## Data extracts
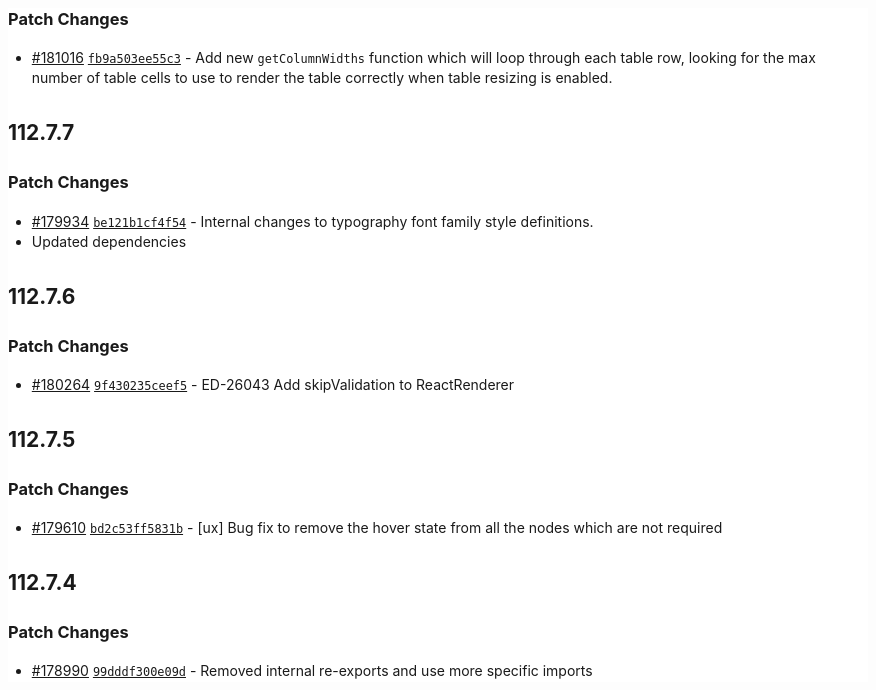 ### Patch Changes

- [#181016](https://stash.atlassian.com/projects/CONFCLOUD/repos/confluence-frontend/pull-requests/181016)
  [`fb9a503ee55c3`](https://stash.atlassian.com/projects/CONFCLOUD/repos/confluence-frontend/commits/fb9a503ee55c3) -
  Add new `getColumnWidths` function which will loop through each table row, looking for the max
  number of table cells to use to render the table correctly when table resizing is enabled.

## 112.7.7

### Patch Changes

- [#179934](https://stash.atlassian.com/projects/CONFCLOUD/repos/confluence-frontend/pull-requests/179934)
  [`be121b1cf4f54`](https://stash.atlassian.com/projects/CONFCLOUD/repos/confluence-frontend/commits/be121b1cf4f54) -
  Internal changes to typography font family style definitions.
- Updated dependencies

## 112.7.6

### Patch Changes

- [#180264](https://stash.atlassian.com/projects/CONFCLOUD/repos/confluence-frontend/pull-requests/180264)
  [`9f430235ceef5`](https://stash.atlassian.com/projects/CONFCLOUD/repos/confluence-frontend/commits/9f430235ceef5) -
  ED-26043 Add skipValidation to ReactRenderer

## 112.7.5

### Patch Changes

- [#179610](https://stash.atlassian.com/projects/CONFCLOUD/repos/confluence-frontend/pull-requests/179610)
  [`bd2c53ff5831b`](https://stash.atlassian.com/projects/CONFCLOUD/repos/confluence-frontend/commits/bd2c53ff5831b) -
  [ux] Bug fix to remove the hover state from all the nodes which are not required

## 112.7.4

### Patch Changes

- [#178990](https://stash.atlassian.com/projects/CONFCLOUD/repos/confluence-frontend/pull-requests/178990)
  [`99dddf300e09d`](https://stash.atlassian.com/projects/CONFCLOUD/repos/confluence-frontend/commits/99dddf300e09d) -
  Removed internal re-exports and use more specific imports
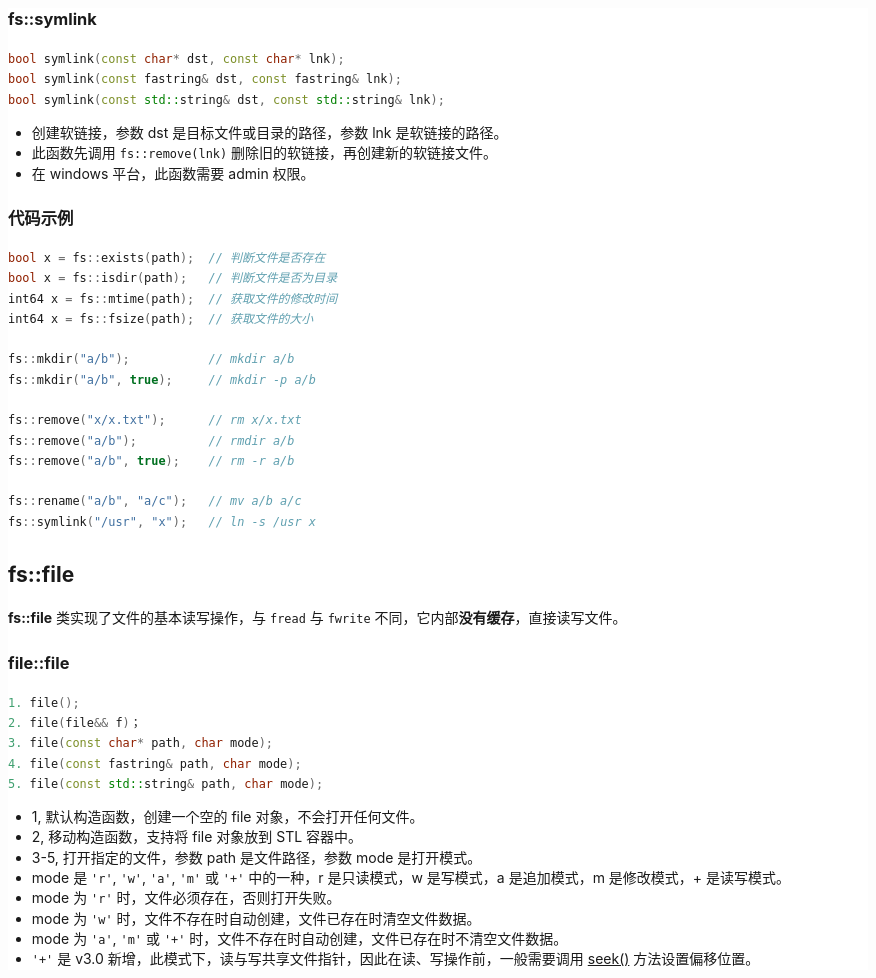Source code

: 

### fs::symlink

```cpp
bool symlink(const char* dst, const char* lnk);
bool symlink(const fastring& dst, const fastring& lnk);
bool symlink(const std::string& dst, const std::string& lnk);
```

- 创建软链接，参数 dst 是目标文件或目录的路径，参数 lnk 是软链接的路径。
- 此函数先调用 `fs::remove(lnk)` 删除旧的软链接，再创建新的软链接文件。
- 在 windows 平台，此函数需要 admin 权限。



### 代码示例

```cpp
bool x = fs::exists(path);  // 判断文件是否存在
bool x = fs::isdir(path);   // 判断文件是否为目录
int64 x = fs::mtime(path);  // 获取文件的修改时间
int64 x = fs::fsize(path);  // 获取文件的大小

fs::mkdir("a/b");           // mkdir a/b
fs::mkdir("a/b", true);     // mkdir -p a/b

fs::remove("x/x.txt");      // rm x/x.txt
fs::remove("a/b");          // rmdir a/b
fs::remove("a/b", true);    // rm -r a/b     

fs::rename("a/b", "a/c");   // mv a/b a/c
fs::symlink("/usr", "x");   // ln -s /usr x
```




## fs::file

**fs::file** 类实现了文件的基本读写操作，与 `fread` 与 `fwrite` 不同，它内部**没有缓存**，直接读写文件。


### file::file

```cpp
1. file();
2. file(file&& f)；
3. file(const char* path, char mode);
4. file(const fastring& path, char mode);
5. file(const std::string& path, char mode);
```

- 1, 默认构造函数，创建一个空的 file 对象，不会打开任何文件。
- 2, 移动构造函数，支持将 file 对象放到 STL 容器中。
- 3-5, 打开指定的文件，参数 path 是文件路径，参数 mode 是打开模式。
- mode 是 `'r'`, `'w'`, `'a'`, `'m'` 或 `'+'` 中的一种，r 是只读模式，w 是写模式，a 是追加模式，m 是修改模式，+ 是读写模式。
- mode 为 `'r'` 时，文件必须存在，否则打开失败。
- mode 为 `'w'` 时，文件不存在时自动创建，文件已存在时清空文件数据。
- mode 为 `'a'`, `'m'` 或 `'+'` 时，文件不存在时自动创建，文件已存在时不清空文件数据。
- `'+'` 是 v3.0 新增，此模式下，读与写共享文件指针，因此在读、写操作前，一般需要调用 [seek()](#fileseek) 方法设置偏移位置。
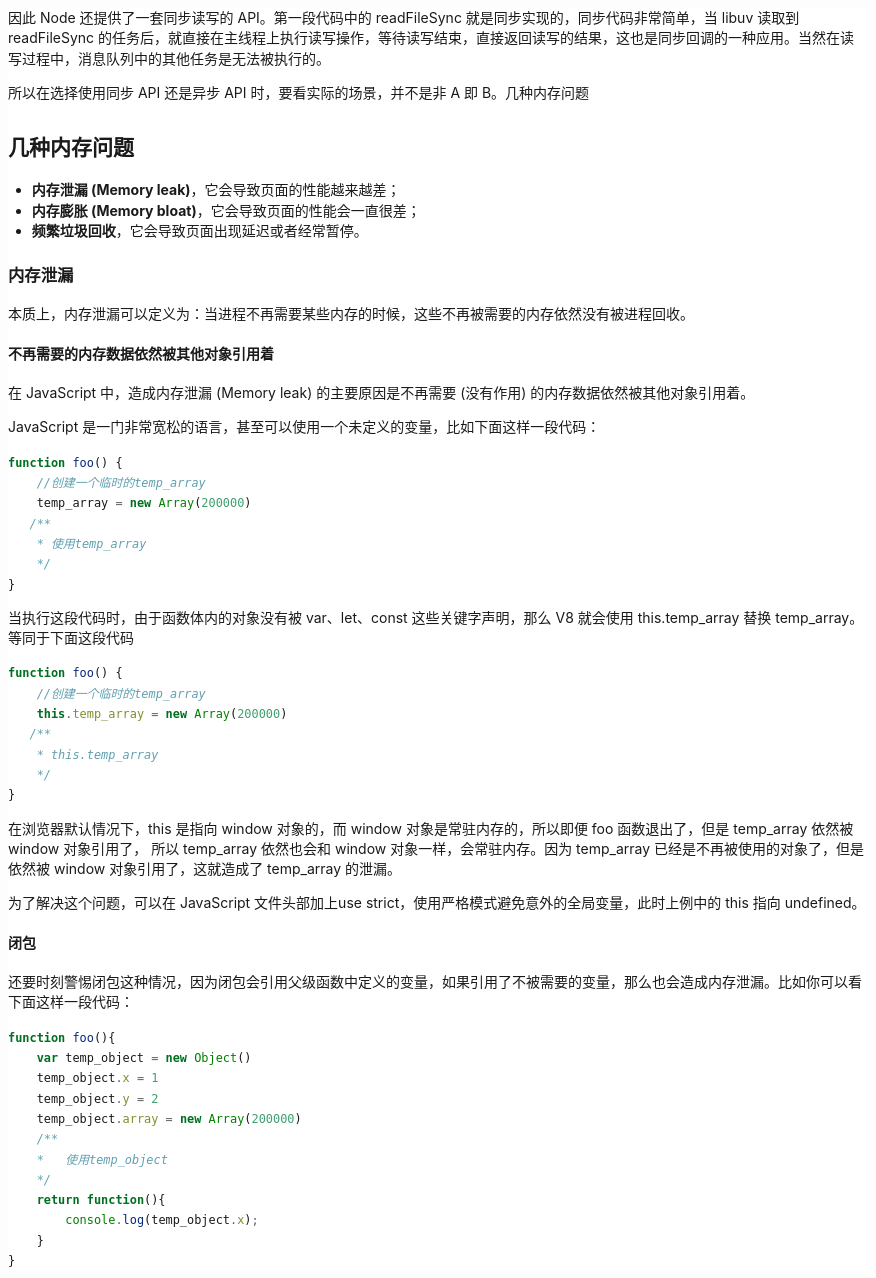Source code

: 因此 Node 还提供了一套同步读写的 API。第一段代码中的 readFileSync 就是同步实现的，同步代码非常简单，当 libuv 读取到 readFileSync 的任务后，就直接在主线程上执行读写操作，等待读写结束，直接返回读写的结果，这也是同步回调的一种应用。当然在读写过程中，消息队列中的其他任务是无法被执行的。

所以在选择使用同步 API 还是异步 API 时，要看实际的场景，并不是非 A 即 B。几种内存问题

## 几种内存问题

- **内存泄漏 (Memory leak)**，它会导致页面的性能越来越差；
- **内存膨胀 (Memory bloat)**，它会导致页面的性能会一直很差；
- **频繁垃圾回收**，它会导致页面出现延迟或者经常暂停。

### 内存泄漏

本质上，内存泄漏可以定义为：当进程不再需要某些内存的时候，这些不再被需要的内存依然没有被进程回收。

#### 不再需要的内存数据依然被其他对象引用着

在 JavaScript 中，造成内存泄漏 (Memory leak) 的主要原因是不再需要 (没有作用) 的内存数据依然被其他对象引用着。

JavaScript 是一门非常宽松的语言，甚至可以使用一个未定义的变量，比如下面这样一段代码：
```js
function foo() {
    //创建一个临时的temp_array
    temp_array = new Array(200000)
   /**
    * 使用temp_array
    */
}
```

当执行这段代码时，由于函数体内的对象没有被 var、let、const 这些关键字声明，那么 V8 就会使用 this.temp_array 替换 temp_array。等同于下面这段代码

```js
function foo() {
    //创建一个临时的temp_array
    this.temp_array = new Array(200000)
   /**
    * this.temp_array
    */
}
```

在浏览器默认情况下，this 是指向 window 对象的，而 window 对象是常驻内存的，所以即便 foo 函数退出了，但是 temp_array 依然被 window 对象引用了， 所以 temp_array 依然也会和 window 对象一样，会常驻内存。因为 temp_array 已经是不再被使用的对象了，但是依然被 window 对象引用了，这就造成了 temp_array 的泄漏。

为了解决这个问题，可以在 JavaScript 文件头部加上use strict，使用严格模式避免意外的全局变量，此时上例中的 this 指向 undefined。

#### 闭包

还要时刻警惕闭包这种情况，因为闭包会引用父级函数中定义的变量，如果引用了不被需要的变量，那么也会造成内存泄漏。比如你可以看下面这样一段代码：

```js
function foo(){  
    var temp_object = new Object()
    temp_object.x = 1
    temp_object.y = 2
    temp_object.array = new Array(200000)
    /**
    *   使用temp_object
    */
    return function(){
        console.log(temp_object.x);
    }
}
```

## What the task requires
Match on "table": copy every line in the records that has it.

## Answer for the task
  Add new `getColumnWidths` function which will loop through each table row, looking for the max
  number of table cells to use to render the table correctly when table resizing is enabled.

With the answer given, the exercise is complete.